I want to solve this:
\begin{equation}
L=\lim_{x\rightarrow 0} \frac{\sum\limits_{m=1}^{M}a_{m}\exp\left\{\frac{bm^2}{ (m^2+2x^2)x^2}\right\}{(m^2+2x^2)^{-3/2}} } {\sum\limits_{m=1}^{M} c_{m}\exp\left\{\frac{bm^2}{ (m^2+2x^2)x^2}\right\}{(m^2+2x^2)^{-3/2}}}
\end{equation}
where
\begin{equation}
\begin{aligned}
m=1,2,\cdots,M\\
a_m,b,c_m \neq 0 \quad \text{and are all constants}
\end{aligned}
\end{equation}
Here is my approach:
Since $x\rightarrow 0$, I ignore the term $2x^4$ in the denominator of $\exp\left\{\frac{b_m}{ (m^2+2x^2)x^2}\right\}$ and I get:
\begin{equation}
\begin{aligned}
L&=\lim_{x\rightarrow 0} \frac{\exp\left\{\frac{b}{x^2}\right\}\sum\limits_{m=1}^{M}a_{m}{(m^2+2x^2)^{-3/2}} } {\exp\left\{\frac{b}{x^2}\right\}\sum\limits_{m=1}^{M} c_{m}{(m^2+2x^2)^{-3/2}}}\\
&=\lim_{x\rightarrow 0} \frac{\sum\limits_{m=1}^{M}a_{m}{(m^2+2x^2)^{-3/2}} } {\sum\limits_{m=1}^{M} c_{m}{(m^2+2x^2)^{-3/2}}}\\
&=\frac{\sum\limits_{m=1}^{M}\frac{a_{m}}{m^3} } {\sum\limits_{m=1}^{M} \frac{c_{m}}{m^3}}
\end{aligned}
\end{equation}
My question is:
-
Is there a mistake in my derivation?
-
If I made mistakes in the derivation, then, what is the correct derivation?
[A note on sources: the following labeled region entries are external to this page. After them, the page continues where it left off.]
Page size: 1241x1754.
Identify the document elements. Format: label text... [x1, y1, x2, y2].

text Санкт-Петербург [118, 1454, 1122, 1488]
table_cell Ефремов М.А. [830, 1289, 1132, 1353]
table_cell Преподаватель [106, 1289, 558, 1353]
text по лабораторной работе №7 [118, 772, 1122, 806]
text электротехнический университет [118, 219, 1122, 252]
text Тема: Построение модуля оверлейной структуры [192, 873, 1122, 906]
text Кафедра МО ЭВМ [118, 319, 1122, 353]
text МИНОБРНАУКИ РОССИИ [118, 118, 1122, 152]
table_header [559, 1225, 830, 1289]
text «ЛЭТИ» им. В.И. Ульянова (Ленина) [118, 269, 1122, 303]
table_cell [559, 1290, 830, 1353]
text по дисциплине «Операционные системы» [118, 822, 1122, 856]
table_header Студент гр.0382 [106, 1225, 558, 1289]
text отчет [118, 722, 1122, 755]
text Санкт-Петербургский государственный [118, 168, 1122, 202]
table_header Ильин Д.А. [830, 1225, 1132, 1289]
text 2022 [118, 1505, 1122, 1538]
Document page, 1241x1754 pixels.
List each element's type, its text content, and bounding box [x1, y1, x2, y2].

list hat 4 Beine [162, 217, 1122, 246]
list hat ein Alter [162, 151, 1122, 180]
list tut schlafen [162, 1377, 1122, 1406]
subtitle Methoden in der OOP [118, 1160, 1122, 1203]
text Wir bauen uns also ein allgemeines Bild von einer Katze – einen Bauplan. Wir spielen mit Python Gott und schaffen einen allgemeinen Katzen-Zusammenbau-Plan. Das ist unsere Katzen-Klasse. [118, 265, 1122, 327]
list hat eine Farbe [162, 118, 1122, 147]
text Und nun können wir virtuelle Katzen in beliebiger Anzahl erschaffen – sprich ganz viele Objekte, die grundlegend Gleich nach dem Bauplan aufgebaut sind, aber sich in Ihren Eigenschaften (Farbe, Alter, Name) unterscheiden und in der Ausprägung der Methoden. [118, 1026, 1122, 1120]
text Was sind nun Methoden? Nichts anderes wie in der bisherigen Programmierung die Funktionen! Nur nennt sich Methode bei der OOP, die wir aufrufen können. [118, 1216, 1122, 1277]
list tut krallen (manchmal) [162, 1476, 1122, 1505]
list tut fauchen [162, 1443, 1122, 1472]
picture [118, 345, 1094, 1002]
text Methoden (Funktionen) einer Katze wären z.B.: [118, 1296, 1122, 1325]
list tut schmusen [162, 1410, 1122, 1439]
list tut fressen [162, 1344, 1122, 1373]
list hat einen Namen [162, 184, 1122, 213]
Thanks for helpful comments and answers!
Best Answer
If $x^2 \to 0$ then you certainly can't say that $\exp(\frac{b}{x^2}) \to 1$. Quite the contrary, this term goes to infinity very fast, the larger $b$ the faster.
You started with neglecting a smaller order term, that's all and well to get a rough idea, but that's certainly not rigorous, all the more inside an exponential. So let's factor out that $\exp(b/x^2)$ growth rate and see what's left.
$\exp(\frac{bm^2}{ (m^2+2x^2)x^2}) = \exp(\frac{b}{x^2})\exp(\frac{bm^2}{ (m^2+2x^2)x^2} - \frac{b}{x^2}) = \exp(\frac{b}{x^2})\exp(\frac{bm^2-b(m^2+2x^2)}{ (m^2+2x^2)x^2} ) = \exp(\frac{b}{x^2})\exp(\frac{-2b}{m^2+2x^2}). $
Now you can plug that in your sum and cancel out the $\exp(\frac{b}{x^2})$'s. You will end up with something nicely convergent.